In the past two decades, researchers have made great strides in uncovering how children learn maths, but little of that new knowledge has trickled down to teachers, according to a new book on maths education.
The gap between research and practice is particularly unfortunate, given the current state of American students’ maths skills, said Nancy Krasa, co-author of How Children Learn Math: The Science of Math Learning in Research and Practice.
“American children are not doing well at maths,” said Krasa, who is an adjunct assistant professor of psychology at The Ohio State University.
“In 2019, only about one-fourth of high school seniors scored at or above the proficiency level in maths. And all indications are that this has only gotten worse with the learning loss associated with the COVID-19 pandemic.”
But there is a way to meet this challenge, according to Krasa, who is a licensed psychologist specialising in children with learning difficulties, including those who have trouble with maths.
“The scientific research on how children learn maths has exploded in the past 20 years, with thousands of new studies focused on how children come to understand numbers and various other aspects of math,” she said.
“The problem is that little of this work has been accessible to teachers on the front line.”
Krasa said she and her co-authors, Karen Tzanetopoulos and Colleen Maas, wrote How Children Learn Math to bring the latest discoveries in maths learning to teachers and parents and give them research-based ways to teach the fundamentals to young students. The book focuses on toddlerhood through the learning of fractions.
A good example of one of the new discoveries is learning spatial skills. The importance of spatial skills in early maths is one of those crucial findings that hasn’t made it to early education teachers, Krasa said.
Most people think of spatial skills in terms of geometry, but recent research suggests that a person’s spatial skills are associated with their maths skills more generally.

##########

REQUIRED WORK:
**a)** Please copy the article on math education from "Krasa said she" up to and including "learning of fractions.", changing "toddlerhood" to "infancy".
**b)** Do the following statements agree with the article on math education? Answer yes or no to each, quoting the words that decide it.
(i) Krasa is an adjunct assistant professor of psychology at The Ohio State University.
(ii) In 2019, about half of high school seniors scored at or above the proficiency level in math.
(iii) The book covers math learning up through calculus.
**c)** Resume the article on math education after its final sentence.
You won't need the listing for any of this.

##########

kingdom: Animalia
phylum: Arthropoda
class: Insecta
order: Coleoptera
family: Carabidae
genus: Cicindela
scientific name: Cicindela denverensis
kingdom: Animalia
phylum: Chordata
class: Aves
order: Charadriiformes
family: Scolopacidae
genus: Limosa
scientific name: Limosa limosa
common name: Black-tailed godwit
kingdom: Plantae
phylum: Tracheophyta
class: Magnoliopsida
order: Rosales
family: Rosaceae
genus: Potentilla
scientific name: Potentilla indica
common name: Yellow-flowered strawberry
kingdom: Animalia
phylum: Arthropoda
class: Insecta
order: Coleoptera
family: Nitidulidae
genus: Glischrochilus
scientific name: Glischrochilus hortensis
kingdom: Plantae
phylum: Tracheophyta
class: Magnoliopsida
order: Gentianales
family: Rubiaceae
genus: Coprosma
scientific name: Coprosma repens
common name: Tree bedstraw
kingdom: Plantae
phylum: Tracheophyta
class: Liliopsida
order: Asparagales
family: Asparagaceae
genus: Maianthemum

##########

ANSWERS IN ORDER:
**a)**
Krasa said she and her co-authors, Karen Tzanetopoulos and Colleen Maas, wrote How Children Learn Math to bring the latest discoveries in maths learning to teachers and parents and give them research-based ways to teach the fundamentals to young students. The book focuses on infancy through the learning of fractions.

**b)**
(i) Yes: "who is an adjunct assistant professor of psychology at The Ohio State University"
(ii) No: "only about one-fourth of high school seniors scored at or above the proficiency level in maths"
(iii) No: "The book focuses on toddlerhood through the learning of fractions."

**c)**
“That’s something most teachers would have no idea about, but the results are remarkably consistent,” she said.
“What is not yet entirely clear is how they are related – why do people with good spatial skills have an easier time with maths?”
One hypothesis is that humans think of numerical quantities along a mental number line as if they existed in space. One real-life classroom application is that a physical number line in the classroom, if properly used, may help teach young children about numbers.
But research shows that children begin developing spatial skills even before they get to school. One way very young children learn spatial skills is by playing with blocks.
One study Krasa and her co-authors mention in the book found that when mothers and their 3-year-olds build with blocks together, the amount of spatial language, related gestures, and planning support the mothers provide predicts the children’s maths skills in first grade.
The impact of playing with blocks and its effects on spatial skills goes well beyond the early grades.
Another study found that children’s preschool block-building skills predicted their high school maths course selections, maths grades and standardised maths scores.
One implication of recent research is that children should be screened for spatial skills early in life, just as they are for reading skills, Krasa said. The good news is that “spatial skills are trainable, especially if we can identify those who need help early.”
Another important finding of recent research is the importance of language in learning maths, she said.
“Maths language is very abstract. Students may understand maths concepts better with familiar terms, such as ‘and’ instead of ‘plus’, for example.”
“Also, maths is not separate from reading. Research has shown that children with reading disabilities, particularly dyslexia, are at a great risk for maths failure.”
One study found that of children who had been diagnosed with a developmental language disorder in kindergarten, 55% had serious maths difficulties by the fifth grade – more than 10 times the rate found in the general population.
Despite the alarming statistics about maths knowledge among American children, Krasa said working on the book has convinced her that the situation is not hopeless.
“I believe that with the proper support, all children in the normal range of intelligence can learn maths. Even with challenges like poverty, reading and language disability, weak spatial skills and attentional issues, they can learn and understand the fundamental concepts,” she said.
The key is that students have to begin early, or, if they don’t, they have to go back and begin with the fundamentals. Maths skills and concepts that students learn in high school are built on those from elementary school – and those are built on skills learned in preschool and at home.
That means many of the problems that students face in high school find their roots in early maths education.
“If we’re going to get it right, we have to start from the beginning,” Krasa said.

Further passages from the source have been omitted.